How to Play Filipino Dama

Filipino Dama is the Philippine variant of draughts, adapted from Spanish checkers brought by colonizers in the 16th century and transformed over four centuries into something distinctively Filipino. The crowned Dama piece — which slides any distance diagonally like a chess bishop — gives the game a faster, more dynamic character than its European ancestors and makes crowning a race worth running.

The Board and Setup

The game is played on a standard 8×8 checkerboard, using only the dark diagonal squares. Each player has 12 pieces arranged on the three rows closest to their side of the board.

One player has dark pieces; the other has light pieces. The player with the dark pieces moves first (or decide by mutual agreement or coin toss).

Regular Piece Movement

  • Normal move: a regular piece moves diagonally forward one square to an adjacent empty dark square.
  • Backward movement: regular pieces cannot move backward — only forward.

Capturing with a Regular Piece

  • Capture by jumping diagonally over an adjacent enemy piece into an empty square on the other side.
  • Regular pieces can capture in any diagonal direction — both forward and backward.
  • Multiple captures are mandatory: if after a capture you can immediately make another capture, you must continue capturing in the same turn. You may not stop mid-chain.
  • If a capture is available, you must capture — you cannot make a non-capturing move.

Crowning — Becoming a Dama

When a regular piece reaches the opponent's back row, it is immediately crowned and becomes a Dama.
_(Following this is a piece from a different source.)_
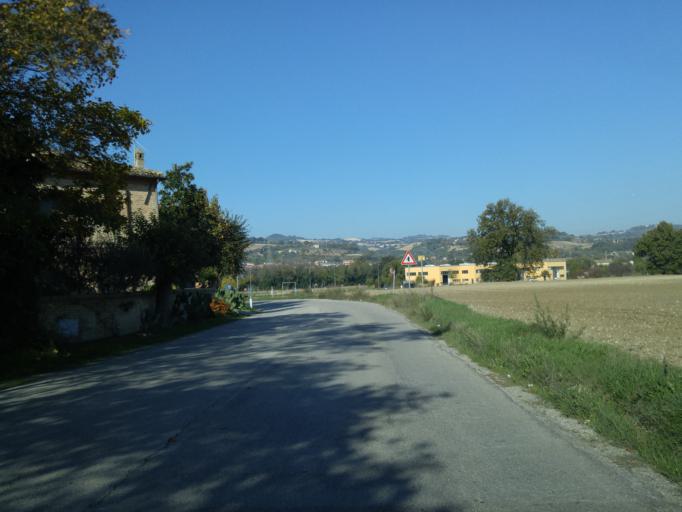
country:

Place a second piece on top to mark it.

If a piece reaches the back row during a multi-jump capture sequence, it is crowned immediately and may continue capturing in the same turn using Dama movement rules.
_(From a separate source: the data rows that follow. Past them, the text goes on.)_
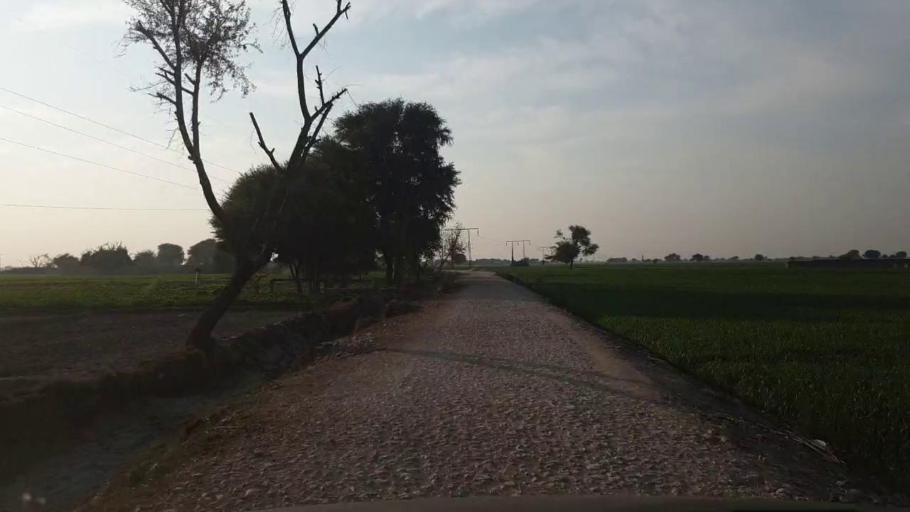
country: PK
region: Sindh
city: Shahpur Chakar
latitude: 26.1526
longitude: 68.6267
Dama Movement — The Power Piece

A crowned Dama moves and captures very differently from a regular piece:

  • Movement: a Dama slides any number of squares diagonally in any direction — exactly like a chess bishop. It is not limited to one square.
  • Capturing: a Dama captures by sliding diagonally, passing over an enemy piece, and landing on any empty square beyond it along the same diagonal. The enemy is removed.
  • After a Dama capture, if another enemy can be taken along a new diagonal, the Dama must continue the capture chain.

Winning

The game is won by the player who either:

  • Captures all of the opponent's pieces, or
  • Leaves the opponent with no legal move.

Strategy Tips

  • Race to crown. A Dama completely changes the game's dynamics. Get one crowned as fast as possible, even at the cost of trading regular pieces.
  • Force multi-jump sequences. Setting up mandatory multi-jump captures for your opponent that sacrifice multiple pieces is the core of Filipino Dama tactics.
  • Protect your back rank. Don't vacate your back rank too early — doing so creates a clear path for your opponent's pieces to reach Dama status.
  • The Dama endgame. A Dama vs. two or three regular pieces usually wins. The Dama's reach across the full diagonal makes it almost impossible to corner.

Cultural Context

Spanish colonizers brought a form of draughts to the Philippines in the 1560s, but four centuries of local play transformed it. The word dama comes from the Spanish for "lady" — the queen piece was so dominant that the piece itself became the game's name.

Filipino Dama is played in barangay plazas, school courtyards, and family gatherings across the 7,600 islands of the Philippine archipelago. What began as a colonial import became a national pastime — modified, owned, and passed down as Filipino. The Dama's long diagonal slide is the game's signature Filipino innovation, creating a speed and tactical openness that distinguishes it from all its European and American relatives.